[Start of Attachment]

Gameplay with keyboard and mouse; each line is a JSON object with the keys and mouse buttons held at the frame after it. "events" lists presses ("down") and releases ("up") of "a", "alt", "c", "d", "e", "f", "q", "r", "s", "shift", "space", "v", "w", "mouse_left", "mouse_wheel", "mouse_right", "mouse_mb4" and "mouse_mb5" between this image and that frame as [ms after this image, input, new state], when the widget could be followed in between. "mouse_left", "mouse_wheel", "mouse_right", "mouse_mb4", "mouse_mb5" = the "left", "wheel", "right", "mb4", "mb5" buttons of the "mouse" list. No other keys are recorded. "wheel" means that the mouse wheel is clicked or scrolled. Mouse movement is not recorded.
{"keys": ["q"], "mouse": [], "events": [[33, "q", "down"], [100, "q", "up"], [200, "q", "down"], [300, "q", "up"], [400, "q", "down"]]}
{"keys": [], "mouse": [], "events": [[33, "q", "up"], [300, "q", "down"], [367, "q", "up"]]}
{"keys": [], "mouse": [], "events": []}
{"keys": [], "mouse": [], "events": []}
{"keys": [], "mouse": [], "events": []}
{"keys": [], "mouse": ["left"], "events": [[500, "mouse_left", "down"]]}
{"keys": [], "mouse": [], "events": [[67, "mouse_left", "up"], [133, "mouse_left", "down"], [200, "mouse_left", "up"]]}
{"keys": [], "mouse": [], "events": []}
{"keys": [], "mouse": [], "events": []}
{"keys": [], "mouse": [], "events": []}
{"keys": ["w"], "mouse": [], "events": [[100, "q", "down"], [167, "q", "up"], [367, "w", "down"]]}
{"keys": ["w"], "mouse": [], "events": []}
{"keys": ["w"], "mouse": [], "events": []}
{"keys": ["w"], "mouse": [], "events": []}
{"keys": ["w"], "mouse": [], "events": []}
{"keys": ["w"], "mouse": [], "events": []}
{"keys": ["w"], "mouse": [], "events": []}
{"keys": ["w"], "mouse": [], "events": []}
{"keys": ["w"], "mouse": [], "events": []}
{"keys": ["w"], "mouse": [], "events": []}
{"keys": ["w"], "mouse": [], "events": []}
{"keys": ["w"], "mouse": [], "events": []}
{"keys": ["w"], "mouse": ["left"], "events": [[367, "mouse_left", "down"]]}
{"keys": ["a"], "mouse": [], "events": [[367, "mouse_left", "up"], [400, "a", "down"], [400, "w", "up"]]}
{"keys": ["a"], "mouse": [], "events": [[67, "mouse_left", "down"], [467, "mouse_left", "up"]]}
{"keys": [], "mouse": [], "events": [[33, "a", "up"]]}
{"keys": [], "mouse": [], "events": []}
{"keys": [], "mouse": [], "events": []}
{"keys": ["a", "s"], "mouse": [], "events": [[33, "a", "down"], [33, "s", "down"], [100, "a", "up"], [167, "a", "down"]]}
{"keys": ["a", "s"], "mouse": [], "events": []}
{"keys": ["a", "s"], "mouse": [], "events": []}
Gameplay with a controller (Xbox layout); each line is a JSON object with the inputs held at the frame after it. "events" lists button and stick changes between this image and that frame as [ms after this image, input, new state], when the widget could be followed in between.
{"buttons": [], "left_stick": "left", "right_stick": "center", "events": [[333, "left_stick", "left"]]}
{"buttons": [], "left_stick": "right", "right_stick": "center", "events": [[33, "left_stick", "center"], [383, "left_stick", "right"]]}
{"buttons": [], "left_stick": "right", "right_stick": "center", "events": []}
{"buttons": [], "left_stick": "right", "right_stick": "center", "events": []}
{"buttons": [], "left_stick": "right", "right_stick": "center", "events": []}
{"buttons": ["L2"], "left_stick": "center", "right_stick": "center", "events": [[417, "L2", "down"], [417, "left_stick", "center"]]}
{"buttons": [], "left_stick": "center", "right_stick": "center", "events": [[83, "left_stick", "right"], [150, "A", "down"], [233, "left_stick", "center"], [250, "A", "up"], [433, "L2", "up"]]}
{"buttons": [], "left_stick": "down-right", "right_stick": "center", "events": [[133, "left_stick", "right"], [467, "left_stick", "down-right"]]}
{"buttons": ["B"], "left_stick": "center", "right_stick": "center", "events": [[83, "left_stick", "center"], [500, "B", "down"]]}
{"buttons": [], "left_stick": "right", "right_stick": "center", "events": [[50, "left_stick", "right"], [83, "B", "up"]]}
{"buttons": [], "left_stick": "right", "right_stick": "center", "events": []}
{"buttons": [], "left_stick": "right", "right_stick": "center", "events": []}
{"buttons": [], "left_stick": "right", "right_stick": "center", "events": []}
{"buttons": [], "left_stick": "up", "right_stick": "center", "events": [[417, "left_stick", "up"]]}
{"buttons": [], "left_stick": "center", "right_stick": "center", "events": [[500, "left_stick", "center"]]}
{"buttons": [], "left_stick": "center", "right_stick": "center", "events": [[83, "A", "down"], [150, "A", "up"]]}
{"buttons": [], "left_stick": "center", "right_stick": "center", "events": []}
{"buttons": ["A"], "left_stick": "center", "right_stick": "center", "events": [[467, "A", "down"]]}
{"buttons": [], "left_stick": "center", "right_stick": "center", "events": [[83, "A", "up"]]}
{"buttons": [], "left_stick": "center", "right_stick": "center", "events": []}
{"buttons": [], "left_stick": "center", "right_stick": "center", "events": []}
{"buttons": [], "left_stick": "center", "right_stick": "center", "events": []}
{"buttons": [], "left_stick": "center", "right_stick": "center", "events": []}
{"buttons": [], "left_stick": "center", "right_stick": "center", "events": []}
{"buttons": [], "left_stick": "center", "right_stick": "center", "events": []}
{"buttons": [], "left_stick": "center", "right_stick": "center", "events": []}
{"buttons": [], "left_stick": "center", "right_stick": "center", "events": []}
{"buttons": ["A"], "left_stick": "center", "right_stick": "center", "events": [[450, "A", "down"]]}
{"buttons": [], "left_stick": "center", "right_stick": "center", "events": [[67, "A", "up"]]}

[End of Attachment]

Exercise prompt:
Write out all the records above again, exactly as they stand.

Exercise result:
Gameplay with keyboard and mouse; each line is a JSON object with the keys and mouse buttons held at the frame after it. "events" lists presses ("down") and releases ("up") of "a", "alt", "c", "d", "e", "f", "q", "r", "s", "shift", "space", "v", "w", "mouse_left", "mouse_wheel", "mouse_right", "mouse_mb4" and "mouse_mb5" between this image and that frame as [ms after this image, input, new state], when the widget could be followed in between. "mouse_left", "mouse_wheel", "mouse_right", "mouse_mb4", "mouse_mb5" = the "left", "wheel", "right", "mb4", "mb5" buttons of the "mouse" list. No other keys are recorded. "wheel" means that the mouse wheel is clicked or scrolled. Mouse movement is not recorded.
{"keys": ["q"], "mouse": [], "events": [[33, "q", "down"], [100, "q", "up"], [200, "q", "down"], [300, "q", "up"], [400, "q", "down"]]}
{"keys": [], "mouse": [], "events": [[33, "q", "up"], [300, "q", "down"], [367, "q", "up"]]}
{"keys": [], "mouse": [], "events": []}
{"keys": [], "mouse": [], "events": []}
{"keys": [], "mouse": [], "events": []}
{"keys": [], "mouse": ["left"], "events": [[500, "mouse_left", "down"]]}
{"keys": [], "mouse": [], "events": [[67, "mouse_left", "up"], [133, "mouse_left", "down"], [200, "mouse_left", "up"]]}
{"keys": [], "mouse": [], "events": []}
{"keys": [], "mouse": [], "events": []}
{"keys": [], "mouse": [], "events": []}
{"keys": ["w"], "mouse": [], "events": [[100, "q", "down"], [167, "q", "up"], [367, "w", "down"]]}
{"keys": ["w"], "mouse": [], "events": []}
{"keys": ["w"], "mouse": [], "events": []}
{"keys": ["w"], "mouse": [], "events": []}
{"keys": ["w"], "mouse": [], "events": []}
{"keys": ["w"], "mouse": [], "events": []}
{"keys": ["w"], "mouse": [], "events": []}
{"keys": ["w"], "mouse": [], "events": []}
{"keys": ["w"], "mouse": [], "events": []}
{"keys": ["w"], "mouse": [], "events": []}
{"keys": ["w"], "mouse": [], "events": []}
{"keys": ["w"], "mouse": [], "events": []}
{"keys": ["w"], "mouse": ["left"], "events": [[367, "mouse_left", "down"]]}
{"keys": ["a"], "mouse": [], "events": [[367, "mouse_left", "up"], [400, "a", "down"], [400, "w", "up"]]}
{"keys": ["a"], "mouse": [], "events": [[67, "mouse_left", "down"], [467, "mouse_left", "up"]]}
{"keys": [], "mouse": [], "events": [[33, "a", "up"]]}
{"keys": [], "mouse": [], "events": []}
{"keys": [], "mouse": [], "events": []}
{"keys": ["a", "s"], "mouse": [], "events": [[33, "a", "down"], [33, "s", "down"], [100, "a", "up"], [167, "a", "down"]]}
{"keys": ["a", "s"], "mouse": [], "events": []}
{"keys": ["a", "s"], "mouse": [], "events": []}
Gameplay with a controller (Xbox layout); each line is a JSON object with the inputs held at the frame after it. "events" lists button and stick changes between this image and that frame as [ms after this image, input, new state], when the widget could be followed in between.
{"buttons": [], "left_stick": "left", "right_stick": "center", "events": [[333, "left_stick", "left"]]}
{"buttons": [], "left_stick": "right", "right_stick": "center", "events": [[33, "left_stick", "center"], [383, "left_stick", "right"]]}
{"buttons": [], "left_stick": "right", "right_stick": "center", "events": []}
{"buttons": [], "left_stick": "right", "right_stick": "center", "events": []}
{"buttons": [], "left_stick": "right", "right_stick": "center", "events": []}
{"buttons": ["L2"], "left_stick": "center", "right_stick": "center", "events": [[417, "L2", "down"], [417, "left_stick", "center"]]}
{"buttons": [], "left_stick": "center", "right_stick": "center", "events": [[83, "left_stick", "right"], [150, "A", "down"], [233, "left_stick", "center"], [250, "A", "up"], [433, "L2", "up"]]}
{"buttons": [], "left_stick": "down-right", "right_stick": "center", "events": [[133, "left_stick", "right"], [467, "left_stick", "down-right"]]}
{"buttons": ["B"], "left_stick": "center", "right_stick": "center", "events": [[83, "left_stick", "center"], [500, "B", "down"]]}
{"buttons": [], "left_stick": "right", "right_stick": "center", "events": [[50, "left_stick", "right"], [83, "B", "up"]]}
{"buttons": [], "left_stick": "right", "right_stick": "center", "events": []}
{"buttons": [], "left_stick": "right", "right_stick": "center", "events": []}
{"buttons": [], "left_stick": "right", "right_stick": "center", "events": []}
{"buttons": [], "left_stick": "up", "right_stick": "center", "events": [[417, "left_stick", "up"]]}
{"buttons": [], "left_stick": "center", "right_stick": "center", "events": [[500, "left_stick", "center"]]}
{"buttons": [], "left_stick": "center", "right_stick": "center", "events": [[83, "A", "down"], [150, "A", "up"]]}
{"buttons": [], "left_stick": "center", "right_stick": "center", "events": []}
{"buttons": ["A"], "left_stick": "center", "right_stick": "center", "events": [[467, "A", "down"]]}
{"buttons": [], "left_stick": "center", "right_stick": "center", "events": [[83, "A", "up"]]}
{"buttons": [], "left_stick": "center", "right_stick": "center", "events": []}
{"buttons": [], "left_stick": "center", "right_stick": "center", "events": []}
{"buttons": [], "left_stick": "center", "right_stick": "center", "events": []}
{"buttons": [], "left_stick": "center", "right_stick": "center", "events": []}
{"buttons": [], "left_stick": "center", "right_stick": "center", "events": []}
{"buttons": [], "left_stick": "center", "right_stick": "center", "events": []}
{"buttons": [], "left_stick": "center", "right_stick": "center", "events": []}
{"buttons": [], "left_stick": "center", "right_stick": "center", "events": []}
{"buttons": ["A"], "left_stick": "center", "right_stick": "center", "events": [[450, "A", "down"]]}
{"buttons": [], "left_stick": "center", "right_stick": "center", "events": [[67, "A", "up"]]}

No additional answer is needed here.